Segment Start: Task inputs
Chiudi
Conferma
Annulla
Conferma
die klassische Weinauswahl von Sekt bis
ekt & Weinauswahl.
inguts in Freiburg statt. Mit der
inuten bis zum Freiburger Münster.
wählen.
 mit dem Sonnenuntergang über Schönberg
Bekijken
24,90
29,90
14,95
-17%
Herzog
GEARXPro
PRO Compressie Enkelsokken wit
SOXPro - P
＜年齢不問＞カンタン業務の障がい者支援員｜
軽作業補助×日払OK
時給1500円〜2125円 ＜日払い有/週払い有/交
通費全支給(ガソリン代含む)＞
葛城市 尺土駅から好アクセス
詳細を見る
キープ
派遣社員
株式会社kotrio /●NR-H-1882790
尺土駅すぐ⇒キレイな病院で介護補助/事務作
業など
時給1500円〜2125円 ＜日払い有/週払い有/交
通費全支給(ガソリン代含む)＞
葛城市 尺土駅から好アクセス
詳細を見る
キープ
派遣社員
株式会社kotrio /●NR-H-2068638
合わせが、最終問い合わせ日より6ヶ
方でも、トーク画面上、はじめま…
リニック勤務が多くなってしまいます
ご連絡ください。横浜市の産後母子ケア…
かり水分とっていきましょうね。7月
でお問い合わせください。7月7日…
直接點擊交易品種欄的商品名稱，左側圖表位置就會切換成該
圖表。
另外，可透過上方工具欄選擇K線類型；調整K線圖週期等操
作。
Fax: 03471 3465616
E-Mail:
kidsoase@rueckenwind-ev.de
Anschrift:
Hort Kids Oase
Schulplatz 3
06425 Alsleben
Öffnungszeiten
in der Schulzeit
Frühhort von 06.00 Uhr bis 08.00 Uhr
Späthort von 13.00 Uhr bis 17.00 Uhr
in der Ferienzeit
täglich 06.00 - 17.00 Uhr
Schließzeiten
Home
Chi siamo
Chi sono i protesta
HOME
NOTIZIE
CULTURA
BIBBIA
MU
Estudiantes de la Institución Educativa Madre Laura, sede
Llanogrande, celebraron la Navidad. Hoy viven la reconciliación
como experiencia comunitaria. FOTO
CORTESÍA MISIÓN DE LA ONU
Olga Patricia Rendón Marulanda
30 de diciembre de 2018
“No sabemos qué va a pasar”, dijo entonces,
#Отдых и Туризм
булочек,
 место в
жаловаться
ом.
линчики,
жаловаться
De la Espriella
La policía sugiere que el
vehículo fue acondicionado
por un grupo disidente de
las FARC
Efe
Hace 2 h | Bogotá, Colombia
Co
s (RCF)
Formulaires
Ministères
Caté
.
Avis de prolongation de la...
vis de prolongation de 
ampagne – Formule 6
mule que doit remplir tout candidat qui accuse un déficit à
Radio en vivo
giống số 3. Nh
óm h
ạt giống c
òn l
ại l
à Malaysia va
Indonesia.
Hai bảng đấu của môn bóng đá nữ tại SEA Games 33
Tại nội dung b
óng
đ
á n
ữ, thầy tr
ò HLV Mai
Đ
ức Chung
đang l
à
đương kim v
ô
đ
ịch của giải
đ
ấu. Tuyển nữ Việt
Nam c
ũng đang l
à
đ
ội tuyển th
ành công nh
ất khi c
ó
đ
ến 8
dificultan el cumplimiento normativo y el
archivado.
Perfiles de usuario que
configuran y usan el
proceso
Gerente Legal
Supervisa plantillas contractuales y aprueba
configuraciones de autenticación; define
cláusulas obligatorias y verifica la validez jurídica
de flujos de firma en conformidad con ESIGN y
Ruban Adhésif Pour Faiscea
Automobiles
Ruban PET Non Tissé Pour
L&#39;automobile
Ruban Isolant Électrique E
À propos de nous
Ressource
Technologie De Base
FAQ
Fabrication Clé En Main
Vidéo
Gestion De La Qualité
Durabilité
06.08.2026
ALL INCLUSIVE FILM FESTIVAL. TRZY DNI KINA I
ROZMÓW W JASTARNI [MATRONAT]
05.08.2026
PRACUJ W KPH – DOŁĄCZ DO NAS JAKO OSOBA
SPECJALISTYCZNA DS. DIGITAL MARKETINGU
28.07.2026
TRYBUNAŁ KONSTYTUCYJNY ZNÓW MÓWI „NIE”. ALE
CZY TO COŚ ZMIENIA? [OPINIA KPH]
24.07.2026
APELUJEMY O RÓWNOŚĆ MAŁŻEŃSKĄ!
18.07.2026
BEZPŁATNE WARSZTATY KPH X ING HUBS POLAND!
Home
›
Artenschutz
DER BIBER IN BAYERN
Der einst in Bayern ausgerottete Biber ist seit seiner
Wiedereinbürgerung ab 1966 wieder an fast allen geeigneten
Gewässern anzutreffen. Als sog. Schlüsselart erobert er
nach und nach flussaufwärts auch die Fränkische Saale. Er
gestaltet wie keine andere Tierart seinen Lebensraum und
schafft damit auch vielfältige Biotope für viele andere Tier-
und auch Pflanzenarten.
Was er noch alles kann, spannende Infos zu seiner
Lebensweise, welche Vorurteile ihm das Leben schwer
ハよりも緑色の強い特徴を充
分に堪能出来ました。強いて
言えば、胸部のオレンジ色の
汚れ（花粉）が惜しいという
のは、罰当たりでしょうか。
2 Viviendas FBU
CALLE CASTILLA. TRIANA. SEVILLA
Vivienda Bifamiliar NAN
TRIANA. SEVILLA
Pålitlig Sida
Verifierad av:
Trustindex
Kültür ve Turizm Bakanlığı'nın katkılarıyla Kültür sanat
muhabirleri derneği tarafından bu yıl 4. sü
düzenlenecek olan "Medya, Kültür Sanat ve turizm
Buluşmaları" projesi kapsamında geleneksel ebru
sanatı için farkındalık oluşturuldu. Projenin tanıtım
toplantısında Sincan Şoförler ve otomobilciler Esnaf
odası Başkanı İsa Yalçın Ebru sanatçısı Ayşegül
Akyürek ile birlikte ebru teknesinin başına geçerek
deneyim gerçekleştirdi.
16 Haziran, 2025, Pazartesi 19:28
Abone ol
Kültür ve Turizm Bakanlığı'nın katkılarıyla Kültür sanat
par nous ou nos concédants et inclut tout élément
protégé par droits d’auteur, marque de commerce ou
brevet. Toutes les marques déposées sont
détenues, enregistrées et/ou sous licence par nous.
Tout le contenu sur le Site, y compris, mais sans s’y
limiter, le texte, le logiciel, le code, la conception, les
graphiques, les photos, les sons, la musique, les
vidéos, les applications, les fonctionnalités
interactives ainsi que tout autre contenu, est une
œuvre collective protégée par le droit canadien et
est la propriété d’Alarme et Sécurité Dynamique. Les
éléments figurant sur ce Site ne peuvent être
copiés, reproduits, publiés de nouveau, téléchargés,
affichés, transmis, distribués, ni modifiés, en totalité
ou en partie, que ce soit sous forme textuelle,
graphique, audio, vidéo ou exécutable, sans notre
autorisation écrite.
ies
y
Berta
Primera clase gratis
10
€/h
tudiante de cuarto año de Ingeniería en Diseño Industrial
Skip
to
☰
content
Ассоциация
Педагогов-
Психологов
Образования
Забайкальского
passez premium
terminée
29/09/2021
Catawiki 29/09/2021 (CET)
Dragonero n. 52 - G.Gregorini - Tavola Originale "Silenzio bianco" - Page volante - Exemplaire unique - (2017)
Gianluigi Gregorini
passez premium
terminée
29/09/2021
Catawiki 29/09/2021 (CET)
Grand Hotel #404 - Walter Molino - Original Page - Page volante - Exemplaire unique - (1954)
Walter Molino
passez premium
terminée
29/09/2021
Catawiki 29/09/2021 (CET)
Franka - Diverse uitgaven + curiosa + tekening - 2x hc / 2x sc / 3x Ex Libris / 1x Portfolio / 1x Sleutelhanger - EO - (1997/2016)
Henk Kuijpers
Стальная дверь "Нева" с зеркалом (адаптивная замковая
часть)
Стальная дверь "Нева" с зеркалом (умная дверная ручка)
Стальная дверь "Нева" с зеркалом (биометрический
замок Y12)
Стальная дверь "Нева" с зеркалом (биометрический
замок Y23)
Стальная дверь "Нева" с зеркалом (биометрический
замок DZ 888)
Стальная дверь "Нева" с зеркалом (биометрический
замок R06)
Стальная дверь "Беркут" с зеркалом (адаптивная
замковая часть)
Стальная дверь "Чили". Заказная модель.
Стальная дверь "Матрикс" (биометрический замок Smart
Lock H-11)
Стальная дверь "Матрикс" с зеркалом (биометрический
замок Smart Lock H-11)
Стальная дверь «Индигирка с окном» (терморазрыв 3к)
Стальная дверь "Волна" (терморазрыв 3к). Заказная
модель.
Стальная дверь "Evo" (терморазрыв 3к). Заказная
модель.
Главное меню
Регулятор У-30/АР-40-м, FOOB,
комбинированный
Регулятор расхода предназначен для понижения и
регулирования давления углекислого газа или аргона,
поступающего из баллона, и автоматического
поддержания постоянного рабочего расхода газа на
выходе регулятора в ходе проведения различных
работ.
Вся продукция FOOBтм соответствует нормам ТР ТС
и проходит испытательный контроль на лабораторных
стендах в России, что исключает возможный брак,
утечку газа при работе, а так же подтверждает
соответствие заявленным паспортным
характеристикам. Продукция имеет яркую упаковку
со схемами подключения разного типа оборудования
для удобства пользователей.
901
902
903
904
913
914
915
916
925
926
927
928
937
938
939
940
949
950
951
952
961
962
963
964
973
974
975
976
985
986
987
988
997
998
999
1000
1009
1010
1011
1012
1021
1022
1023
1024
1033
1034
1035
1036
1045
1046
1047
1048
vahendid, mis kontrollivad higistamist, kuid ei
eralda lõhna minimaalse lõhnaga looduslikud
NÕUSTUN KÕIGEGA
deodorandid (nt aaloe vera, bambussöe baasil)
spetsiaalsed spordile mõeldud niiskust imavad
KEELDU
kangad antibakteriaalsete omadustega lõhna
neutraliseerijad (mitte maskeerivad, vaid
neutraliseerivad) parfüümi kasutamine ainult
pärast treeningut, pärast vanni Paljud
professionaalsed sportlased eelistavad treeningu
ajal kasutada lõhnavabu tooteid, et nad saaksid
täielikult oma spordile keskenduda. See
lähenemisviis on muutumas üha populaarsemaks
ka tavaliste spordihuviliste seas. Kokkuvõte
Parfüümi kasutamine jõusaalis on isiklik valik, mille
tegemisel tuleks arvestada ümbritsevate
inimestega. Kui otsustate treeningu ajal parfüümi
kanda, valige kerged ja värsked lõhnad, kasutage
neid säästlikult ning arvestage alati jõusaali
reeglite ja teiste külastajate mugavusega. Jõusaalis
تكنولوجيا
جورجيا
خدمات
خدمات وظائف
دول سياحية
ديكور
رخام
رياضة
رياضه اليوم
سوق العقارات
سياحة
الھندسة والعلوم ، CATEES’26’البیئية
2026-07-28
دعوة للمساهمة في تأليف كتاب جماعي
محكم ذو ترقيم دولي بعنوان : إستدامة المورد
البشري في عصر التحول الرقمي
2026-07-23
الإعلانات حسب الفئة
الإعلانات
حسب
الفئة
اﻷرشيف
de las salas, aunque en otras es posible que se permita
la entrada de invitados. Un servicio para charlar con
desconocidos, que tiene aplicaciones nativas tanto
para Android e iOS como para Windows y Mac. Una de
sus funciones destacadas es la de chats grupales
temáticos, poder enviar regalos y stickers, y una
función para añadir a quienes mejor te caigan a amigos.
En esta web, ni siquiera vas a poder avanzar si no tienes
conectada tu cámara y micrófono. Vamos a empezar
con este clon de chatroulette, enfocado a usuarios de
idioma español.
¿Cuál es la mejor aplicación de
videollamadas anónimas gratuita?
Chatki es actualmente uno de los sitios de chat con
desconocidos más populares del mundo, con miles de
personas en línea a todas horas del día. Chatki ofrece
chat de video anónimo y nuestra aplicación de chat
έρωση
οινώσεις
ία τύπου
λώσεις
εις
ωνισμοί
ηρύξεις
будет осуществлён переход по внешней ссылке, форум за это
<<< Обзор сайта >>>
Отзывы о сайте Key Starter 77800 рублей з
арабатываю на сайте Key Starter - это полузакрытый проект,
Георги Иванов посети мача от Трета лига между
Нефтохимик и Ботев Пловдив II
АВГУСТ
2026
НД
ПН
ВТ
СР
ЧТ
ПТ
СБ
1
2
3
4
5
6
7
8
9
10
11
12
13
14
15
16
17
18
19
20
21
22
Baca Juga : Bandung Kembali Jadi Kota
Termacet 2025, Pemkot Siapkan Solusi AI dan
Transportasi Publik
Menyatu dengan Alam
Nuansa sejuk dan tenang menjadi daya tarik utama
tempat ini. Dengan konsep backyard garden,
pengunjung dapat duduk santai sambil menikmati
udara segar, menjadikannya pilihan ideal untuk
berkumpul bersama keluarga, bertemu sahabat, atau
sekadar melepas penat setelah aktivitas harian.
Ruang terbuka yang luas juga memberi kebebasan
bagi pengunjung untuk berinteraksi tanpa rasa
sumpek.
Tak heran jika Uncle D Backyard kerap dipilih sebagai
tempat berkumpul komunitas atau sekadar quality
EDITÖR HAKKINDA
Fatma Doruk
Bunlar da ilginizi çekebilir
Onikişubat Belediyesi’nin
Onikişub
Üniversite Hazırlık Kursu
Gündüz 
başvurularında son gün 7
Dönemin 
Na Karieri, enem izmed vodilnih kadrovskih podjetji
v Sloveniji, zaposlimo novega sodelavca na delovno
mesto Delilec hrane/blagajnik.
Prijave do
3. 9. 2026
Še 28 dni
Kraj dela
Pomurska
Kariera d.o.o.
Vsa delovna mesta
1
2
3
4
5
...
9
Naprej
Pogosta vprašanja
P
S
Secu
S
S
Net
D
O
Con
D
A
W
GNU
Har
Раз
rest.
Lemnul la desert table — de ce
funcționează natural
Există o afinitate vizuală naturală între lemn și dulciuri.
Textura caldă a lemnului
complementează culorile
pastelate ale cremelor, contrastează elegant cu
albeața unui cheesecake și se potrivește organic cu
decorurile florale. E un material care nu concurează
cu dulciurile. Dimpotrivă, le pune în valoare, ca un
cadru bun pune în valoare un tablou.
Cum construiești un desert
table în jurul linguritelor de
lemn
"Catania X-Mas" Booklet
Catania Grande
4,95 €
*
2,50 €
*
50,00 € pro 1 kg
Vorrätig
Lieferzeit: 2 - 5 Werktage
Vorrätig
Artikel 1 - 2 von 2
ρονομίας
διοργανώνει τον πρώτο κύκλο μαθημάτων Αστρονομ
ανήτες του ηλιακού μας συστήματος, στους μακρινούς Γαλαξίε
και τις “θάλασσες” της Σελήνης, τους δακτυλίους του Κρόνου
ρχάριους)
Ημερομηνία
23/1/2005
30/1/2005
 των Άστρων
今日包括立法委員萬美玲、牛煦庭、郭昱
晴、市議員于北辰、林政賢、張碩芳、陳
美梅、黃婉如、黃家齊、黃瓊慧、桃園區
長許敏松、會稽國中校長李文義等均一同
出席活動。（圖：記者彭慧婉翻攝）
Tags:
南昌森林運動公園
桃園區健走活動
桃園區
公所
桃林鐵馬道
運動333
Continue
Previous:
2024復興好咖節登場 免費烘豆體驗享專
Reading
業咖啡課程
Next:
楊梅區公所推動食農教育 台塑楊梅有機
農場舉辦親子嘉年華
Segment End: Task inputs
_Directive_
Which of the lines above include the string "desconocidos"? Pick them out and copy them.

_Written solution_
desconocidos, que tiene aplicaciones nativas tanto
desconocidos más populares del mundo, con miles de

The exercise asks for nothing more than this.